***** DATA PROVIDED *****

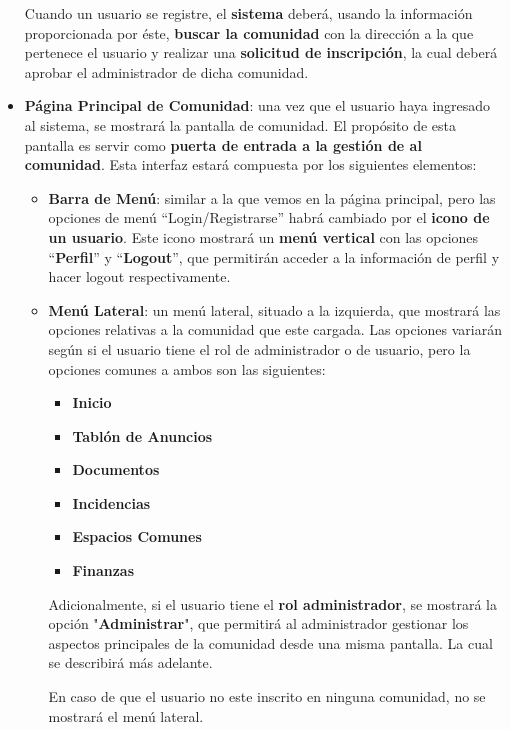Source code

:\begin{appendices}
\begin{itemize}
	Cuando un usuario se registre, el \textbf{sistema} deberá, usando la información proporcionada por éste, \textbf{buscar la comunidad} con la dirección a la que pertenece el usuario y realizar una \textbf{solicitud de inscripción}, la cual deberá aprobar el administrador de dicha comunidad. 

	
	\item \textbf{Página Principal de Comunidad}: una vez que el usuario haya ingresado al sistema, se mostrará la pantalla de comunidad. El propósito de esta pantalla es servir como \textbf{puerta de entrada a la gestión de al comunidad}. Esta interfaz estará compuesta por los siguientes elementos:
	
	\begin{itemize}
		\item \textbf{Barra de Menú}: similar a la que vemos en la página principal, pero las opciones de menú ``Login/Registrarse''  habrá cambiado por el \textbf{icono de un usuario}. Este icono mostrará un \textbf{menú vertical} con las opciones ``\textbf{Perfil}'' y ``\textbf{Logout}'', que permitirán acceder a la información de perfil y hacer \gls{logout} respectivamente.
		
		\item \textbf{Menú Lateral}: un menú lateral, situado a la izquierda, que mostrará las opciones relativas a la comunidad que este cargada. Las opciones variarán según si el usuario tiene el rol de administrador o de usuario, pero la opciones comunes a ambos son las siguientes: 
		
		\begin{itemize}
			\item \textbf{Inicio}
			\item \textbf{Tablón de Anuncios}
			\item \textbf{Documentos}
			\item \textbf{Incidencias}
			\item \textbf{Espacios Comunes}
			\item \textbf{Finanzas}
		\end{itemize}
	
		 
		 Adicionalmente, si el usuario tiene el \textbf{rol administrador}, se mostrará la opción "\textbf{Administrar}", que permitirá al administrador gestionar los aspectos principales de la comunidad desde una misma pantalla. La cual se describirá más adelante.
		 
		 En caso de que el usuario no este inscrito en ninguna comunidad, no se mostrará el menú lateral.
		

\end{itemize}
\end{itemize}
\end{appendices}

*****

# WHAT IS EXPECTED
Using the listing above, gather each line that holds the string "begin" and copy it.

# ANSWER TO THIS TASK
:\begin{appendices}
\begin{itemize}
	\begin{itemize}
		\begin{itemize}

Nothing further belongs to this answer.